By your logic, I can make a nuke and threaten you with it.

Also.
Burners

Also, planted human bugs are incredibly hard to train and incredibly easy to be both lost and taken hostage - hence their rarity.


----------



## Epherion (Aug 23, 2011)

aef8234 said:


> Or you can just make/get a secure IRC server.
> I mean seriously, this is the same affiliation that thought gathering metadata would help fight terrorism, and that buying backdoors makes them hackers.
> 
> By your logic, I can make a nuke and threaten you with it.
> ...


bugging phone, vs building an atomic weapon. Which one is harder and more likely that a singular human can do? The NSA has more than that up its sleeve, aside having all IT companies under its umbrella its R&D division will undoubtedly make better versions of badBIOS, collaborations with bright minds, professors of advanced research and former computer criminals, cybernetics is easily used to track you based on past behaviors. Human informants just need to see certain things, look up conspiracy charges. Burners dont really help, if and when the LEO want you, they will get you, they have the men, the money, the logistics, the power, the eyes and so on. As someone who has worked with drug dealers, users and distributors(many whom were very good at their craft) you cant hide from the law. How secure, 256bit AES?


----------



## aef8234 (Feb 18, 2012)

Epherion said:


> bugging phone, vs building an atomic weapon. Which one is harder and more likely that a singular human can do? The NSA has more than that up its sleeve, aside having all IT companies under its umbrella its R&D division will undoubtedly make better versions of badBIOS, collaborations with bright minds, professors of advanced research and former computer criminals, cybernetics is easily used to track you based on past behaviors. Human informants just need to see certain things, look up conspiracy charges. Burners dont really help, if and when the LEO want you, they will get you, they have the men, the money, the logistics, the power, the eyes and so on. As someone who has worked with drug dealers, users and distributors(many whom were very good at their craft) you cant hide from the law. How secure, 256bit AES?
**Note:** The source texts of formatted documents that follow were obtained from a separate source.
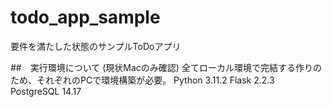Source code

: # todo_app_sample
要件を満たした状態のサンプルToDoアプリ

##　実行環境について
(現状Macのみ確認)
全てローカル環境で完結する作りのため、それぞれのPCで環境構築が必要。
Python 3.11.2
Flask 2.2.3
PostgreSQL 14.17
All these claims and yet I hear no evidence.
Not to mention it's one group fighting against info dumps, not really hard to hide behind static and litigations. Also, all those strategies really didn't disclaim burners at all.
Also missed the point.
By a mile.
Or fifteen.

The NSA aren't bogeymen, but I guess you think the FBI mostly do anything other than book work.


----------



## Euclid (Mar 20, 2014)

RobynC said:


> 2. I doubt there's anything we can do


That's what they want you to think.

Appear strong when weak, and weak when strong - Sun Tzu


----------